Neptune build a new golden generation for basketball
Is the question unfair?
Perhaps, but the person posing it isn’t the one who’s going to suffer, so the query stands.
Neptune, one of Cork’s great basketball clubs, journey north this weekend for national cup competition at U18, U20, and senior level. The question’s a simple one — how strong are the links between the current crop of players, at all levels, with those who featured in the glory years of the 80s?
“I’ll end up leaving people out here...” says Neptune senior coach Paul Kelleher, with the air of a man who can see tomorrow’s arguments.
“Ah, you can see the links. You look through our U18 team especially and you can see it.” Kelleher begins: “There’s Cian and Adam Heaphy, whose father Ger played in the 80s — Adam is on the U20 squad.

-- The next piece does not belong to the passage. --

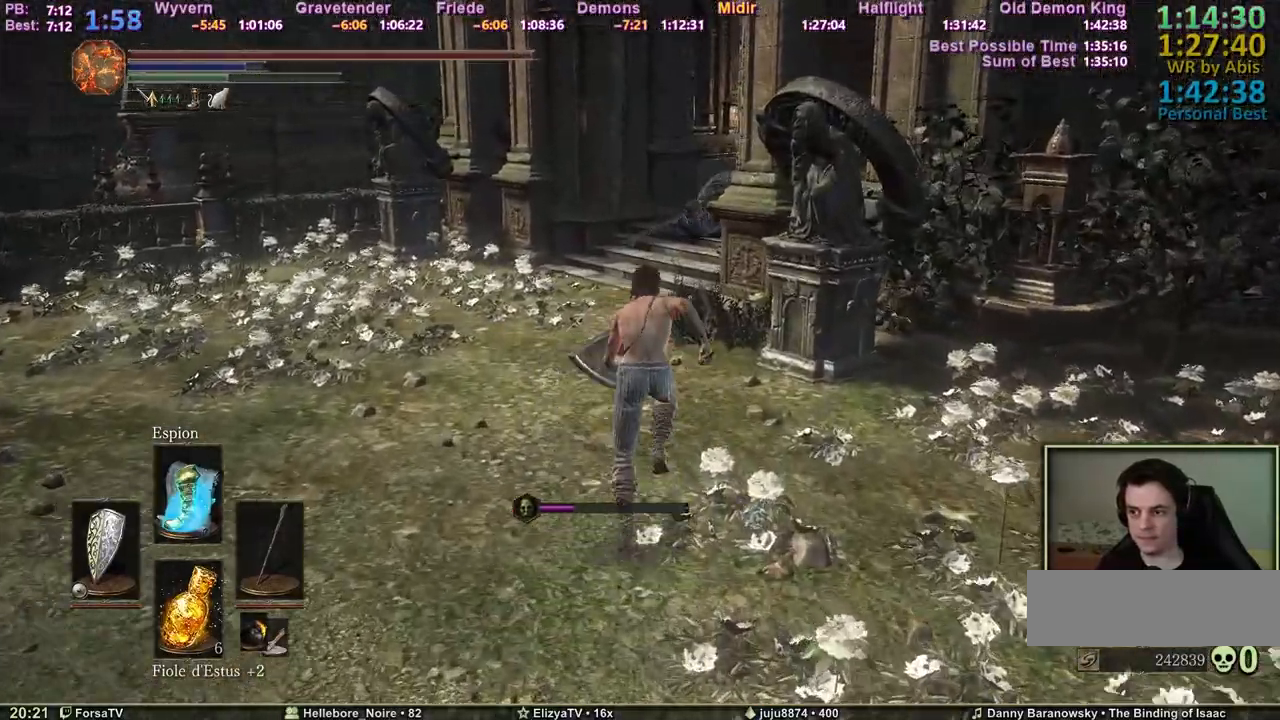
{"keys": ["space", "z"], "events": []}
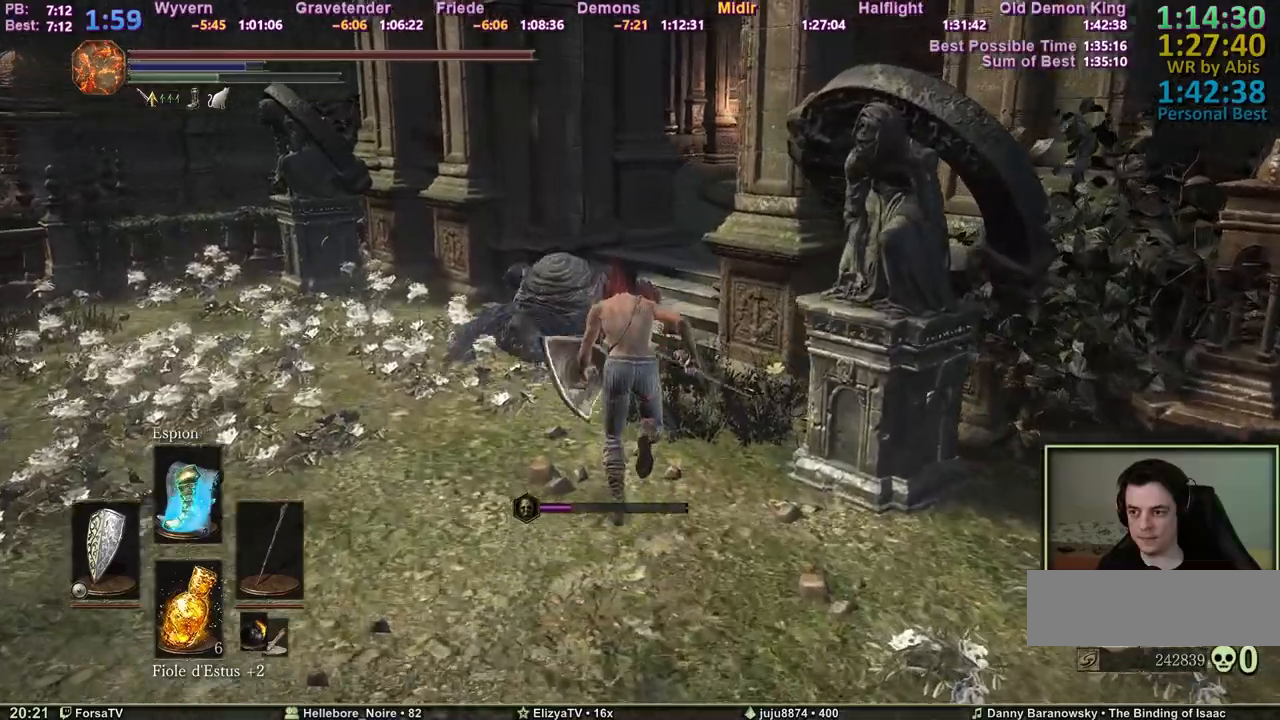
{"keys": ["q", "space", "z"], "events": [[383, "q", "down"]]}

“Scott and James Hannigan, their dad is Jim Hannigan, who played, while Darragh and Conor O’Sullivan’s dad is Tom O’Sullivan. Ciaran Fitzgerald’s dad is Kieran Fitzgerald — people who were there in the 80s would remember them, obviously.
“Adam Drummond’s brother Craig is an international. Sean Jenkins is Anthony Jenkins’ son — and his mother is Angelene Myers, who also played basketball back then as well, of course.” And Kelleher himself?
“Yeah, my father Tom and my cousin Roger (Kelleher), they all played in the 80s.”
Exhaustively — and exhaustingly — mythologised, the 80s were a high water mark for basketball in Ireland, and Cork in particular. The danger with any golden age is that subsequent generations can feel second-best.
If you think the 80s sides cast a shadow so long the current generation feels left in the dark, however, Kelleher makes a valid point about the essential differences between the game then and the game now.
“I grew up watching the game in the 80s, it’s part of our basketball history and it’s part of what makes the game so popular.
“Comparing the games then and now can lead to an interesting debate. Clearly the players back then knew how to play the game, as they do now. But I think we probably have better athletes and quicker players now, and when you look at certain things — the shot clock back then was 30 seconds, and now it’s 24, so the game is completely different now.
“It’s a different game in one respect, then, though other things are very different.” Some of those differences are easily quantifiable. Take the physical limits of the playing area, for instance, which don’t pose the same obstacles to today’s players that they did to their fathers.
“We’d share a joke every now and again that when we were kids of 13 or 14 you were cool if you could ‘board-top’ it, if you could touch the bottom of the board,” says Kelleher.
“Now we have kids of 15 or 16 who are dunking the ball. And dunking it easily.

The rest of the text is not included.